Silicon Valley: The battle over Google buses
Is sentiment against tech workers “nearing a boiling point?” It seems to be in San Francisco.
Is sentiment against tech workers “nearing a boiling point?” asked Levi Sumagaysay in SiliconBeat.com. It seems to be in San Francisco. Last week critics of Google and other tech companies scored a symbolic victory when the city’s transportation board voted to impose fees on tech firms’ private commuter shuttles like the so-called Google buses, which pick up employees at city bus stops and deliver them to offices in Silicon Valley. The modest fee of $1 per shuttle stop marks a compromise, but it “did not exactly inspire the concerned parties to join hands and sing ‘Kumbaya.’” Nor is it likely to quell rising resentment over the wealth and perceived arrogance of tech companies. Last month, at least one shuttle had its tires slashed and windows smashed, prompting Google to hire guards to protect its buses. Members of the group Counterforce have protested outside the homes of one Google engineer and encourage their supporters to “steal from the techies you babysit for.”
Why have commuter shuttles for tech workers become such an “eternally contentious issue”? asked Kevin Roose in NYMag.com. Because Google buses have taken on a “symbolic villain status” for their critics, fed by resentment over private and public surveillance, the exploitation of tech workers in the developing world, and especially spiking rents, which is causing longtime neighborhood residents to get “pushed out by coddled 22-year-olds with Stanford B.A.s and venture funding.” Many San Franciscans see parts of their beloved city degenerating into “a staid bedroom community for Silicon Valley.” Clogged bus stops can be “ironed out with better data and planning.” The real problem with Google buses is that they represent the working class’s “collective fears about the rise of the tech sector.”

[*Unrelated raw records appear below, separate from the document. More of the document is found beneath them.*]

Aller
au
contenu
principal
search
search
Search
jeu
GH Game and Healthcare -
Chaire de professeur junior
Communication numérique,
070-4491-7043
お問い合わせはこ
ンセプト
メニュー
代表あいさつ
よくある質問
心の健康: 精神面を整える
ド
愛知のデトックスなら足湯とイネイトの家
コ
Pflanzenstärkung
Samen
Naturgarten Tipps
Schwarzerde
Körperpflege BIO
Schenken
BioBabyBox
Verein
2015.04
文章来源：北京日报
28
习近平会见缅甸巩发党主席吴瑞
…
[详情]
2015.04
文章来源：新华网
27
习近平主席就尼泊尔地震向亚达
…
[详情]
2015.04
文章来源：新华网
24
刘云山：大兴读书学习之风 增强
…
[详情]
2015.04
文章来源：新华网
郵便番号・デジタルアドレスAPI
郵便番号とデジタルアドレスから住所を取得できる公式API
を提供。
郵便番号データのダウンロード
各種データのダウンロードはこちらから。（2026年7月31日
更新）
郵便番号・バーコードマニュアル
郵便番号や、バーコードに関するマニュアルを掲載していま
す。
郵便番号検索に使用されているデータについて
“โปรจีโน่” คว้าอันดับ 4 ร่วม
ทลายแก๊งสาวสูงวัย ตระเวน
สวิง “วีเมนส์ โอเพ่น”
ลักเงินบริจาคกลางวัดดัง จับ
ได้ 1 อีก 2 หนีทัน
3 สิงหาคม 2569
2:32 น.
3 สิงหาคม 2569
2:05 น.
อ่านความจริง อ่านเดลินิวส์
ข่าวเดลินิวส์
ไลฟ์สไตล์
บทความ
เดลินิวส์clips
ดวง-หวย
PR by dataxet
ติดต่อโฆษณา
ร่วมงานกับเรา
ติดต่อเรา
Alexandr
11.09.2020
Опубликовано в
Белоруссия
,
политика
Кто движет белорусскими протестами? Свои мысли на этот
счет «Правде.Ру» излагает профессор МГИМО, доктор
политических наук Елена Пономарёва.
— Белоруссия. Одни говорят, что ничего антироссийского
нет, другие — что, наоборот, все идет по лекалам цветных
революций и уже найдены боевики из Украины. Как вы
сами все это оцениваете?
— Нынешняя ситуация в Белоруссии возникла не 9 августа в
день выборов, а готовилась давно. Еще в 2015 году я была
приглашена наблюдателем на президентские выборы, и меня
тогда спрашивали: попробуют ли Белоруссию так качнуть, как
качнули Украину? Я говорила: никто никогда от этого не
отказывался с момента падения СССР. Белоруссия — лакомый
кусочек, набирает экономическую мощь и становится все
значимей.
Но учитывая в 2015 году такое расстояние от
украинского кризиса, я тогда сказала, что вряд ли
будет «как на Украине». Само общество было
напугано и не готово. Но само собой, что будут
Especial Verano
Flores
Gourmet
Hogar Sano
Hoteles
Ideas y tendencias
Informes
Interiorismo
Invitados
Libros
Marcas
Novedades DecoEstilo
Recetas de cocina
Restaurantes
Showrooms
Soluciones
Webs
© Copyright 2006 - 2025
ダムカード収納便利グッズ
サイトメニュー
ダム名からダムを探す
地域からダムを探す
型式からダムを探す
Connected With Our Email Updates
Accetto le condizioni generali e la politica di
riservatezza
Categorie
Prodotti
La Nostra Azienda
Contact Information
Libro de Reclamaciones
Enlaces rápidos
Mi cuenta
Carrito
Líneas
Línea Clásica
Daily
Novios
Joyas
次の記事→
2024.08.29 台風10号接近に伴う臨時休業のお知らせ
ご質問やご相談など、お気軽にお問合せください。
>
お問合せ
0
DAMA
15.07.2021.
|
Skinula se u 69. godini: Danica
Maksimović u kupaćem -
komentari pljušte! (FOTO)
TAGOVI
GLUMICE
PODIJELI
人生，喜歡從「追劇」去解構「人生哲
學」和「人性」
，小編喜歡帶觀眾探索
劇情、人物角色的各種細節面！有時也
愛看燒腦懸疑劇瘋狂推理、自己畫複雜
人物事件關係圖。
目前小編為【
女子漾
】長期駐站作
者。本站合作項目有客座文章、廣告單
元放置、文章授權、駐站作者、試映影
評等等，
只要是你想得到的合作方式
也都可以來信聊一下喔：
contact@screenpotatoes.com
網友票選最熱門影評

Maybe so, but “don’t blame the bus,” said the Los Angeles Times in an editorial. Since when is mass transit a bad thing? “The buses themselves are a net benefit—reducing traffic on crowded city roads, lessening the need for car ownership and street parking, and reducing greenhouse gas emissions. Why punish tech companies for offering this service?” If anything, the city “should be holding them up as models.” That’s not to belittle the protesters’ concerns, however. “There is a real tension” between longtime residents and newcomers over rising rents and housing shortages, and there’s no doubt that the tech industry could use some “cultural sensitivity” training. “But San Francisco’s beef is with income inequality and neighborhood preservation”—not buses.